▸ **Data shown**
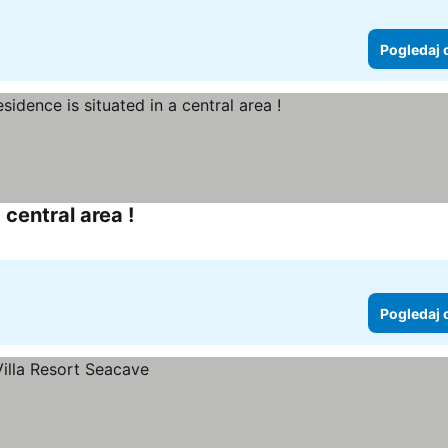
Pogledaj 
central area !
Pogledaj cene
Pogledaj 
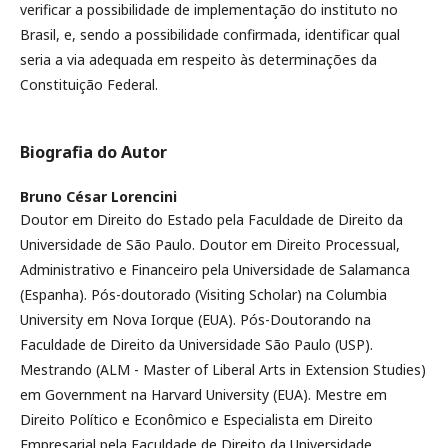
verificar a possibilidade de implementação do instituto no
Brasil, e, sendo a possibilidade confirmada, identificar qual
seria a via adequada em respeito às determinações da
Constituição Federal.
Biografia do Autor
Bruno César Lorencini
Doutor em Direito do Estado pela Faculdade de Direito da
Universidade de São Paulo. Doutor em Direito Processual,
Administrativo e Financeiro pela Universidade de Salamanca
(Espanha). Pós-doutorado (Visiting Scholar) na Columbia
University em Nova Iorque (EUA). Pós-Doutorando na
Faculdade de Direito da Universidade São Paulo (USP).
Mestrando (ALM - Master of Liberal Arts in Extension Studies)
em Government na Harvard University (EUA). Mestre em
Direito Político e Econômico e Especialista em Direito
Empresarial pela Faculdade de Direito da Universidade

▸ **Exercise instructions**
Output the text read from every one of the records above, reproducing each line without any change, and omit the pictures themselves.

▸ **Solution**
Pogledaj 
central area !
Pogledaj cene
Pogledaj 
verificar a possibilidade de implementação do instituto no
Brasil, e, sendo a possibilidade confirmada, identificar qual
seria a via adequada em respeito às determinações da
Constituição Federal.
Biografia do Autor
Bruno César Lorencini
Doutor em Direito do Estado pela Faculdade de Direito da
Universidade de São Paulo. Doutor em Direito Processual,
Administrativo e Financeiro pela Universidade de Salamanca
(Espanha). Pós-doutorado (Visiting Scholar) na Columbia
University em Nova Iorque (EUA). Pós-Doutorando na
Faculdade de Direito da Universidade São Paulo (USP).
Mestrando (ALM - Master of Liberal Arts in Extension Studies)
em Government na Harvard University (EUA). Mestre em
Direito Político e Econômico e Especialista em Direito
Empresarial pela Faculdade de Direito da Universidade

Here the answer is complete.